Related Staff
Alessia Hysa | James Beeson | Herbert Opi | Joshua Waterhouse | Sandra Chishimba | Jessica Horton | Gaoqian Feng | Liriye Kurtovic
Antibody fine specificity correlates with protection from malaria for the RTS,S vaccine in young African children: A post hoc analysis of a phase IIb randomised controlled trial
Published: May 14, 2026
Citation
Hysa A, Opi DH, Waterhouse J, Chishimba S, Horton JL, et al. (2026) Antibody fine specificity correlates with protection from malaria for the RTS,S vaccine in young African children: A post hoc analysis of a phase IIb randomised controlled trial. PLOS Medicine 23(5): e1004877. https://doi.org/10.1371/journal.pmed.1004877
Abstract
Background
The RTS,S/AS01 malaria vaccine was recently approved for implementation in children, but only provides modest and short-lived efficacy against malaria. RTS,S targets a portion of the Plasmodium falciparum (Pf) circumsporozoite protein (CSP), comprising the central NANP-repeat region and C-terminal domain. Mechanisms of immunity and correlates of protection for the RTS,S vaccine are not well defined, hindering progress towards generating highly effective CSP-based vaccines.
Methods and findings
We investigated epitope specificity and cross-reactivity of vaccine-induced antibodies to six peptides representing CSP epitopes in the N-terminal and central NANP-repeat region. We evaluated antibody reactivity in preclinical mouse vaccine studies, among CSP-specific monoclonal antibodies (mAbs), and in a large RTS,S phase IIb clinical trial in young children 1–4 years old (n = 735).

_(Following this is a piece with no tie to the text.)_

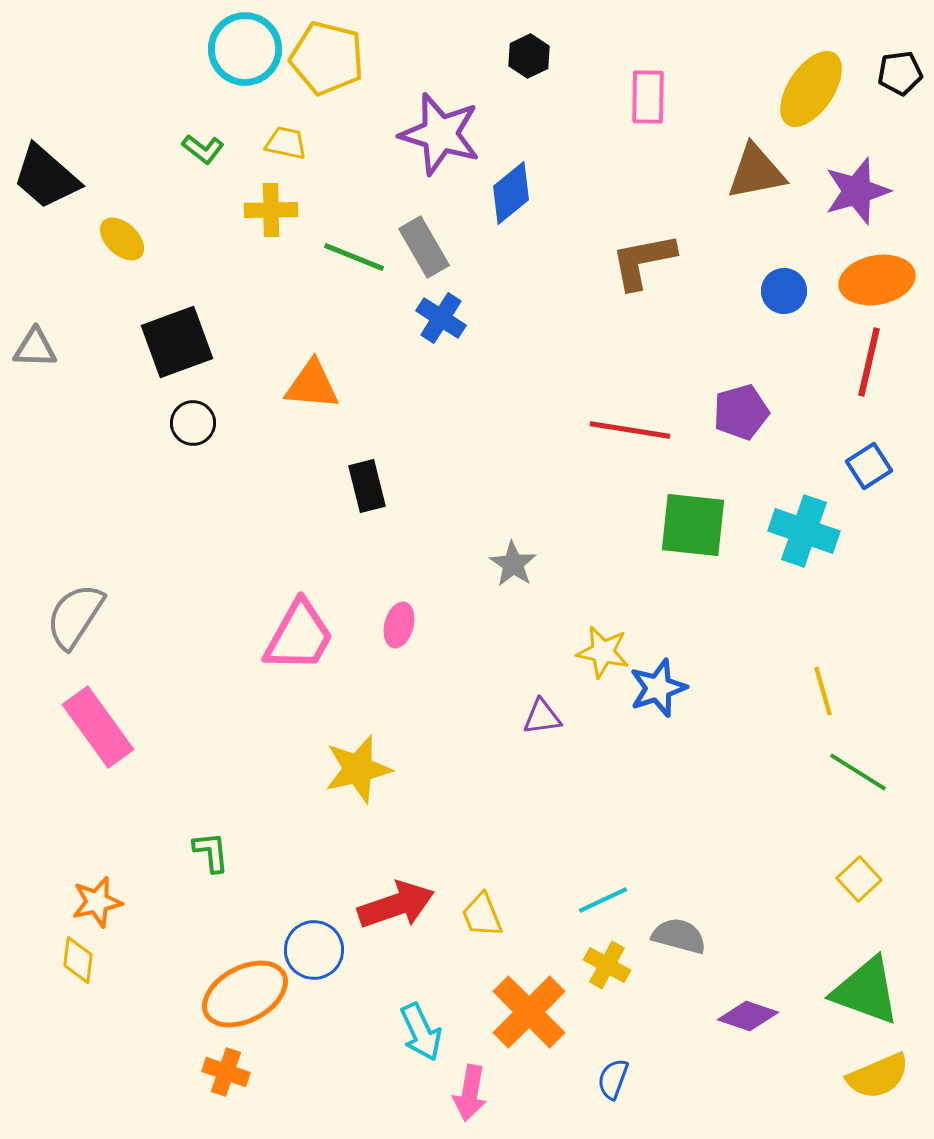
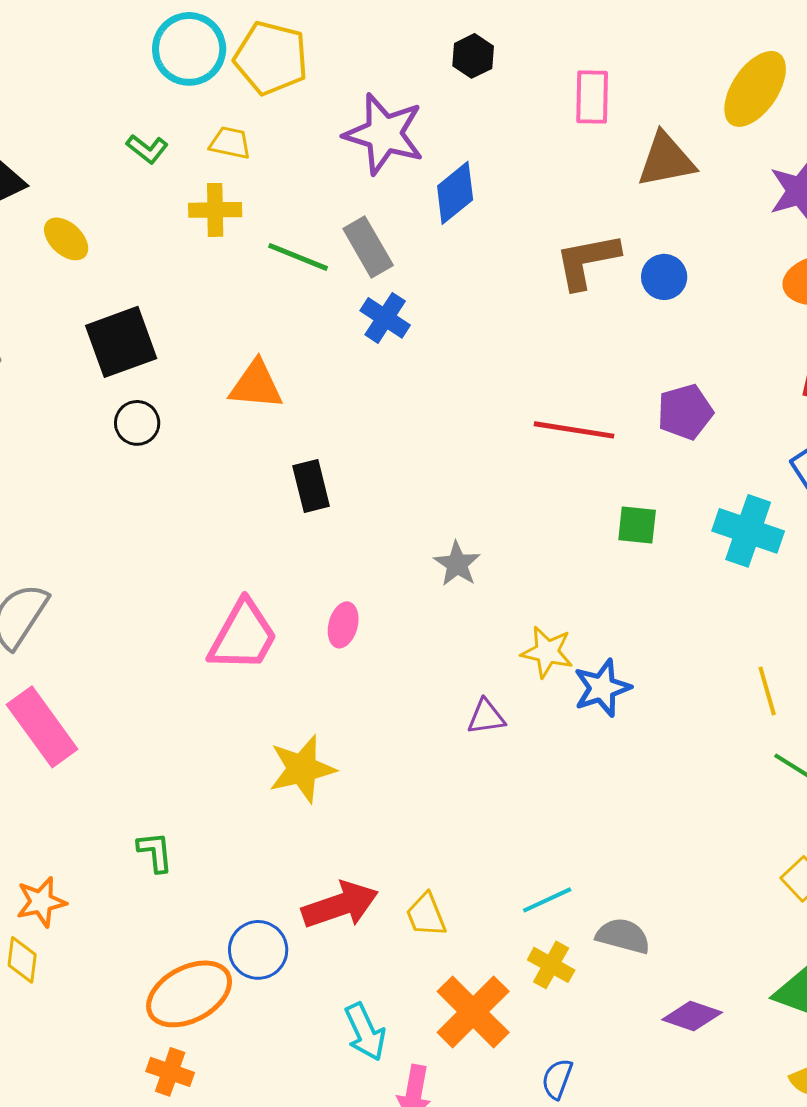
brown triangle: (756, 172) -> (666, 160), moved
blue circle: (784, 291) -> (664, 277), moved
green square: (693, 525) -> (637, 525), size x0.6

The preclinical mouse vaccine studies and CSP-specific mAbs were used to initially evaluate IgG responses to the six peptides. Mice immunised with the central NANP-repeat region had IgG with cross-reactivity to an epitope in the N-terminal region. Additionally, we demonstrated that a single CSP-specific mAb could display cross-reactivity to several CSP epitopes. Through post hoc quantification and analysis of antibody responses in the RTS,S phase IIb clinical trial, we found that a subset of children generated IgG with specificity for a short NANP-repeat epitope (NANP2; amino acid sequence: NANPNANP) and cross-reactivity to an N-terminal epitope (J1; amino acid sequence: KQPADGNPDPNANPN). Notably, children with high IgG responses to NANP2 and J1 had a significantly reduced risk of clinical malaria, compared to children with low responses (IgG to NANP2 (aHR: 0.838 (95% CI [0.716, 0.981]; p = 0.028)) and J1 (aHR: 0.718 (95% CI [0.611, 0.844]; p < 0.001)), and these responses were also associated with higher antibody Fc-mediated functional activities. We have evaluated NANP2 and J1 as immunological correlates of protection in one phase IIb cohort, additional studies in other RTS,S and R21 cohorts will be important to further confirm our findings.
Conclusions
These findings reveal promising new correlates of protection for RTS,S and new insights to inform the development of next-generation malaria vaccines.